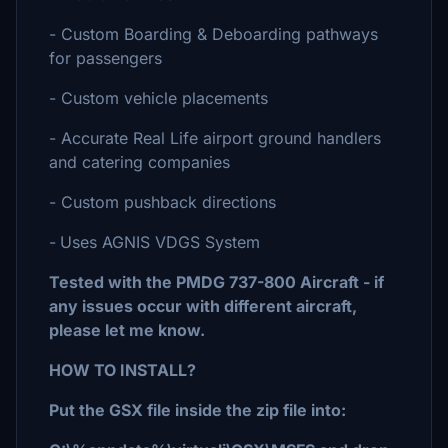
- Custom Boarding & Deboarding pathways
for passengers
- Custom vehicle placements
- Accurate Real Life airport ground handlers
and catering companies
- Custom pushback directions
-
Uses AGNIS VDGS System
Tested with the PMDG 737-800 Aircraft - if
any issues occur with different aircraft,
please let me know.
HOW TO INSTALL?
Put the GSX file inside the zip file into:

**Exercise goal**
Every record above, copied exactly and without a single picture, makes up the answer.

**Problem solution**
- Custom Boarding & Deboarding pathways
for passengers
- Custom vehicle placements
- Accurate Real Life airport ground handlers
and catering companies
- Custom pushback directions
-
Uses AGNIS VDGS System
Tested with the PMDG 737-800 Aircraft - if
any issues occur with different aircraft,
please let me know.
HOW TO INSTALL?
Put the GSX file inside the zip file into:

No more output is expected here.